I am writing a macro that takes a declaration as its single argument. Is it possible to deduce the type of the declaration inside the macro without splitting up the single argument into separate type and identifier arguments?
#define M(declaration) \
declaration; \
static_assert(sizeof(/* deduce type of 'declaration' */) == 4, "!")
M(int i);
M(double d{3.14});
M(std::string s{"Hello, world!"});
The following implementation would work but it feels less user-friendly (imo):
#define M(type, identifier) \
type identifier; \
static_assert(sizeof(type) == 4, "!")
M(int, i);
M(double, d{3.14});
M(std::string, s{"Hello, world!"});
If possible, I would prefer to take the declaration as a single argument.
Related question: Macro to get the type of an expression; but I failed to get that code to work in my example (compiler error: expected nested-name-specifier).

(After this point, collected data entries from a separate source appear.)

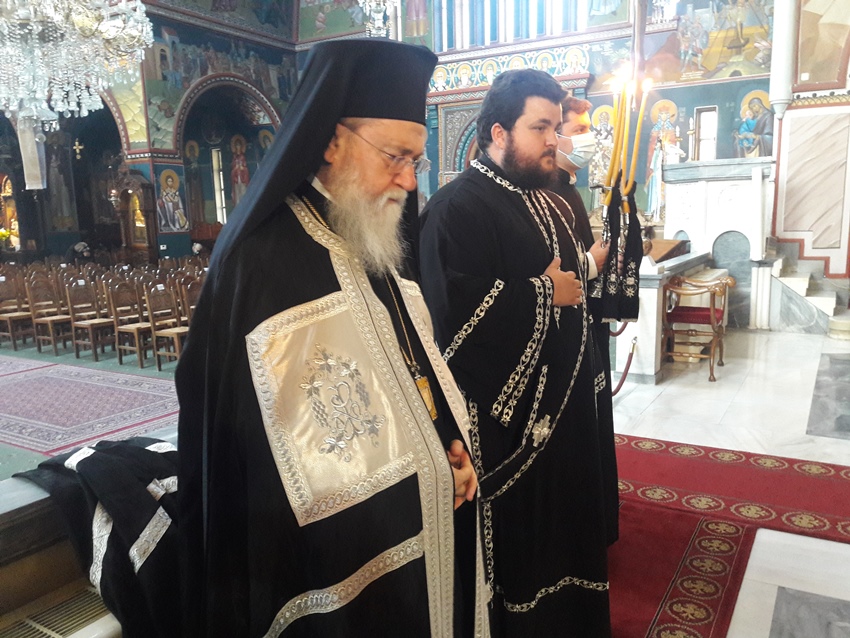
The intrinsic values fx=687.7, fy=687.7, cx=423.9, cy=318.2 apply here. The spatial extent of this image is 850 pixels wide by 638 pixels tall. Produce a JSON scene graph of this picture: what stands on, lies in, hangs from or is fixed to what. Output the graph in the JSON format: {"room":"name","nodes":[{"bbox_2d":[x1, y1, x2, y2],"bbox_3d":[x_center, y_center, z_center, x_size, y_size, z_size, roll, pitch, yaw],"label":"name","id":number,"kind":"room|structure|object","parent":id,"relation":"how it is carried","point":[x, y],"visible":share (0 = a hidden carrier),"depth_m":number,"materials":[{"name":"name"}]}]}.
{"room":"place of worship","nodes":[
{"label":"place of worship","id":0,"kind":"room"},
{"bbox_2d":[0,0,154,135],"bbox_3d":[-2.865,-2.964,4.848,1.589,3.193,1.585,5,11,31],"label":"chandelier","id":1,"kind":"object","parent":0,"point":[73,104],"visible":0.98,"depth_m":4.90,"materials":[{"name":"glass"}]},
{"bbox_2d":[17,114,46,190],"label":"hanging cloth","id":2,"kind":"object","parent":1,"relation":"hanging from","point":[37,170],"visible":0.73,"depth_m":9.36,"materials":[{"name":"white fabric"}]},
{"bbox_2d":[0,0,300,261],"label":"left wall","id":3,"kind":"structure","parent":0,"point":[162,243],"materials":[{"name":"paint"}]},
{"bbox_2d":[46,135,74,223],"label":"saint painting","id":4,"kind":"object","parent":3,"relation":"attached to","point":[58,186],"visible":0.87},
{"bbox_2d":[72,138,84,160],"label":"cross","id":5,"kind":"object","parent":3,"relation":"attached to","point":[78,147],"visible":0.98,"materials":[{"name":"gold metal"}]},
{"bbox_2d":[156,168,187,232],"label":"saint painting","id":6,"kind":"object","parent":3,"relation":"attached to","point":[171,204],"visible":0.97,"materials":[{"name":"multicoloured"}]},
{"bbox_2d":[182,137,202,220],"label":"saint painting","id":7,"kind":"object","parent":3,"relation":"attached to","point":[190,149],"visible":0.84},
{"bbox_2d":[211,146,226,224],"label":"window","id":8,"kind":"structure","parent":3,"relation":"in","point":[217,204],"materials":[{"name":"white"}]},
{"bbox_2d":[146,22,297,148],"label":"wall painting","id":9,"kind":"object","parent":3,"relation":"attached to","point":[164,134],"visible":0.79,"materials":[{"name":"multicoloured paint"}]},
{"bbox_2d":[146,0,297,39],"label":"wall painting","id":10,"kind":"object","parent":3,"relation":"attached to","point":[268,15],"visible":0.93,"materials":[{"name":"multicoloured paint"}]},
{"bbox_2d":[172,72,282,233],"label":"archway","id":11,"kind":"object","parent":3,"relation":"in","point":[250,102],"visible":0.57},
{"bbox_2d":[229,133,249,206],"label":"saint painting","id":12,"kind":"object","parent":3,"relation":"attached to","point":[236,159],"visible":0.77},
{"bbox_2d":[357,0,399,38],"bbox_3d":[-0.508,-4.464,6.945,0.649,3.315,0.658,5,11,31],"label":"chandelier","id":13,"kind":"object","parent":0,"point":[366,2],"visible":0.84,"depth_m":7.13,"materials":[{"name":"glass"}]},
{"bbox_2d":[0,319,848,637],"bbox_3d":[-0.401,0.718,5.595,10.910,0.273,9.947,5,11,31],"label":"floor","id":14,"kind":"structure","parent":0,"point":[655,402],"depth_m":4.76,"materials":[{"name":"stone"}]},
{"bbox_2d":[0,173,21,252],"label":"icon","id":15,"kind":"object","parent":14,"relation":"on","point":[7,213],"visible":0.72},
{"bbox_2d":[0,272,34,349],"bbox_3d":[-5.444,-0.068,9.069,0.484,0.946,0.469,5,11,31],"label":"wooden chair","id":16,"kind":"object","parent":14,"relation":"on","point":[16,315],"visible":0.88,"depth_m":9.12,"materials":[{"name":"brown wood"}]},
{"bbox_2d":[27,273,73,353],"bbox_3d":[-4.694,-0.026,8.767,0.487,0.952,0.457,5,11,31],"label":"wooden chair","id":17,"kind":"object","parent":14,"relation":"on","point":[55,317],"visible":0.88,"depth_m":8.77,"materials":[{"name":"brown wood"}]},
{"bbox_2d":[0,584,119,637],"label":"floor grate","id":18,"kind":"object","parent":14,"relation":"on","point":[58,635],"visible":0.59,"depth_m":1.67,"materials":[{"name":"metal"}]},
{"bbox_2d":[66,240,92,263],"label":"person","id":19,"kind":"object","parent":14,"relation":"on","point":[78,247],"visible":0.62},
{"bbox_2d":[65,276,114,360],"bbox_3d":[-3.981,0.029,8.343,0.492,0.944,0.455,5,11,31],"label":"wooden chair","id":20,"kind":"object","parent":14,"relation":"on","point":[95,354],"visible":0.92,"depth_m":8.34,"materials":[{"name":"brown wood"}]},
{"bbox_2d":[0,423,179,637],"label":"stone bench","id":21,"kind":"object","parent":14,"relation":"on","point":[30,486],"visible":0.3,"depth_m":1.80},
{"bbox_2d":[16,434,183,635],"bbox_3d":[-0.717,0.533,1.834,0.561,0.419,0.699,5,11,31],"label":"black cloth","id":22,"kind":"object","parent":21,"relation":"on","point":[120,447],"visible":0.53,"depth_m":1.69,"materials":[{"name":"black fabric"}]},
{"bbox_2d":[0,357,182,455],"bbox_3d":[-3.675,0.723,6.392,3.684,0.015,1.921,5,11,31],"label":"patterned rug","id":23,"kind":"object","parent":14,"relation":"on","point":[21,385],"visible":0.84,"depth_m":6.00,"materials":[{"name":"carpet"}]},
{"bbox_2d":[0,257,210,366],"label":"row","id":24,"kind":"object","parent":14,"relation":"on","point":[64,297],"visible":0.57,"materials":[{"name":"brown wood"}]},
{"bbox_2d":[106,278,152,368],"bbox_3d":[-3.284,0.082,7.922,0.485,0.937,0.460,5,11,31],"label":"wooden chair","id":25,"kind":"object","parent":14,"relation":"on","point":[115,299],"visible":0.79,"depth_m":7.89,"materials":[{"name":"brown wood"}]},
{"bbox_2d":[110,167,159,264],"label":"icon stand","id":26,"kind":"object","parent":14,"relation":"on","point":[127,227],"visible":0.74,"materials":[{"name":"brown wood"}]},
{"bbox_2d":[146,282,188,368],"bbox_3d":[-2.720,0.106,7.594,0.480,0.929,0.451,5,11,31],"label":"wooden chair","id":27,"kind":"object","parent":14,"relation":"on","point":[175,331],"visible":0.68,"depth_m":7.58,"materials":[{"name":"brown wood"}]},
{"bbox_2d":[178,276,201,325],"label":"wooden chair","id":28,"kind":"object","parent":14,"relation":"on","point":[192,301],"visible":0.41,"depth_m":7.79,"materials":[{"name":"brown wood"}]},
{"bbox_2d":[161,37,482,637],"bbox_3d":[-0.186,0.335,1.547,0.704,1.759,0.750,5,11,31],"label":"man","id":29,"kind":"object","parent":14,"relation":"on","point":[293,222],"visible":0.98,"depth_m":1.34},
{"bbox_2d":[614,247,711,382],"bbox_3d":[2.256,-0.137,6.587,0.460,0.983,2.281,5,11,31],"label":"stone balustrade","id":30,"kind":"object","parent":14,"relation":"on","point":[650,293],"visible":0.55,"depth_m":5.75,"materials":[{"name":"white stone"}]},
{"bbox_2d":[610,322,637,396],"bbox_3d":[1.460,0.305,5.326,0.307,0.553,0.469,5,11,31],"label":"barrier rope","id":31,"kind":"object","parent":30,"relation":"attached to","point":[620,383],"visible":0.54,"depth_m":5.28,"materials":[{"name":"red fabric"}]},
{"bbox_2d":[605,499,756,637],"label":"red carpet","id":32,"kind":"structure","parent":14,"relation":"on","point":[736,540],"depth_m":2.88,"materials":[{"name":"red carpet"}]},
{"bbox_2d":[418,66,613,637],"bbox_3d":[0.269,0.189,2.162,0.638,1.830,0.645,-5,10,-23],"label":"man","id":33,"kind":"object","parent":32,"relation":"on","point":[490,184],"visible":0.98,"depth_m":1.99},
{"bbox_2d":[662,273,731,382],"bbox_3d":[2.307,0.030,5.906,0.542,0.902,0.648,5,11,31],"label":"wooden chair","id":34,"kind":"object","parent":14,"relation":"on","point":[713,310],"visible":0.87,"depth_m":5.79,"materials":[{"name":"brown wood"}]},
{"bbox_2d":[661,156,775,327],"bbox_3d":[3.644,-0.921,8.488,1.349,1.885,1.519,5,11,31],"label":"pulpit","id":35,"kind":"object","parent":14,"relation":"on","point":[680,197],"visible":0.67,"depth_m":8.04,"materials":[{"name":"white stone"}]},
{"bbox_2d":[615,434,849,546],"bbox_3d":[2.216,1.107,3.928,3.264,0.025,1.807,5,11,31],"label":"red carpet","id":36,"kind":"structure","parent":14,"relation":"on","point":[666,444],"depth_m":4.24,"materials":[{"name":"red carpet"}]},
{"bbox_2d":[550,92,621,544],"bbox_3d":[0.564,0.056,2.888,0.513,1.854,0.532,5,11,31],"label":"man","id":37,"kind":"object","parent":36,"relation":"on","point":[572,129],"visible":0.29,"depth_m":2.70},
{"bbox_2d":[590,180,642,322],"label":"cloth","id":38,"kind":"object","parent":37,"relation":"in","point":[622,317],"visible":0.84,"depth_m":2.73,"materials":[{"name":"black fabric"}]},
{"bbox_2d":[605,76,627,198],"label":"candle","id":39,"kind":"object","parent":38,"relation":"in","point":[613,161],"visible":0.73,"depth_m":2.96,"materials":[{"name":"wax"}]},
{"bbox_2d":[615,78,632,192],"bbox_3d":[0.803,-0.753,2.850,0.079,0.498,0.073,-2,9,-2],"label":"candle","id":40,"kind":"object","parent":38,"relation":"in","point":[623,142],"visible":0.7,"depth_m":2.84,"materials":[{"name":"yellow wax"}]},
{"bbox_2d":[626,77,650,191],"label":"candle","id":41,"kind":"object","parent":38,"relation":"in","point":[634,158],"visible":0.71,"depth_m":2.92,"materials":[{"name":"wax"}]},
{"bbox_2d":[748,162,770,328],"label":"white post","id":42,"kind":"object","parent":14,"relation":"on","point":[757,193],"visible":0.96,"depth_m":7.71,"materials":[{"name":"white stone"}]},
{"bbox_2d":[768,252,849,335],"bbox_3d":[4.671,-0.457,7.862,1.590,1.153,1.710,5,11,31],"label":"marble steps","id":43,"kind":"structure","parent":14,"relation":"on","point":[803,281],"depth_m":7.79,"materials":[{"name":"white stone"}]},
{"bbox_2d":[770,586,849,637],"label":"floor tile","id":44,"kind":"object","parent":14,"relation":"in","point":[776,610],"visible":0.99,"depth_m":2.41,"materials":[{"name":"grey stone"}]},
{"bbox_2d":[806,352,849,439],"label":"floor tile","id":45,"kind":"object","parent":14,"relation":"in","point":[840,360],"visible":0.97,"depth_m":4.87,"materials":[{"name":"grey stone"}]},
{"bbox_2d":[297,0,783,233],"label":"back wall","id":46,"kind":"structure","parent":0,"point":[676,100],"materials":[{"name":"paint"}]},
{"bbox_2d":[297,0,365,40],"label":"wall painting","id":47,"kind":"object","parent":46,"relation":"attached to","point":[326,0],"visible":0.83,"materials":[{"name":"green paint"}]},
{"bbox_2d":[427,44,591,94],"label":"frieze","id":48,"kind":"object","parent":46,"relation":"attached to","point":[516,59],"visible":0.67,"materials":[{"name":"paint"}]},
{"bbox_2d":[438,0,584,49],"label":"window","id":49,"kind":"structure","parent":46,"relation":"in","point":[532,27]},
{"bbox_2d":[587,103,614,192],"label":"saint painting","id":50,"kind":"object","parent":46,"relation":"attached to","point":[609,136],"visible":0.61,"depth_m":10.72},
{"bbox_2d":[644,97,680,216],"bbox_3d":[3.730,-2.470,10.836,0.651,1.791,0.042,5,11,31],"label":"saint painting","id":51,"kind":"object","parent":46,"relation":"attached to","point":[655,159],"visible":0.73,"depth_m":10.81,"materials":[{"name":"multicoloured paint"}]},
{"bbox_2d":[692,106,718,160],"bbox_3d":[4.398,-2.703,10.748,0.381,1.078,0.221,5,11,31],"label":"window","id":52,"kind":"structure","parent":46,"relation":"in","point":[701,134],"depth_m":10.74,"materials":[{"name":"glass"}]},
{"bbox_2d":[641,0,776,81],"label":"wall painting","id":53,"kind":"object","parent":46,"relation":"attached to","point":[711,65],"visible":0.83,"depth_m":10.52,"materials":[{"name":"multicoloured paint"}]},
{"bbox_2d":[734,88,774,156],"bbox_3d":[4.951,-2.862,10.343,0.782,1.076,0.026,5,11,31],"label":"saint painting","id":54,"kind":"object","parent":46,"relation":"attached to","point":[754,102],"visible":0.78,"depth_m":10.30,"materials":[{"name":"multicoloured paint"}]},
{"bbox_2d":[769,0,849,293],"bbox_3d":[4.823,-2.611,7.969,1.304,5.413,0.895,5,11,31],"label":"right wall","id":55,"kind":"structure","parent":0,"point":[791,147],"depth_m":8.07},
{"bbox_2d":[768,0,797,116],"bbox_3d":[4.172,-3.876,7.893,0.336,3.086,0.331,5,11,31],"label":"column","id":56,"kind":"structure","parent":55,"relation":"attached to","point":[775,70],"depth_m":7.94,"materials":[{"name":"white"}]},
{"bbox_2d":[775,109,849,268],"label":"marble panel","id":57,"kind":"object","parent":55,"relation":"attached to","point":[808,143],"visible":0.98,"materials":[{"name":"stone"}]},
{"bbox_2d":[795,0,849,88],"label":"marble panel","id":58,"kind":"object","parent":55,"relation":"attached to","point":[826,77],"visible":0.97,"depth_m":8.24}
]}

If your static assertion message is really that simple "!"1, I suggest you ditch the preprocessor. Make the type system work for you instead:
namespace detail {
template<typename T>
struct check_declared_type {
using type = T;
static_assert(sizeof(type) == 4, "!");
};
}
template<typename T>
using M = typename detail::check_declared_type<T>::type;
// .. Later
int main() {
M<int> i;
M<double> d{3.14};
M<std::string> s{"Hello, world!"};
}
1 - Specifically, if you don't need the preprocessor to stringify anything for you.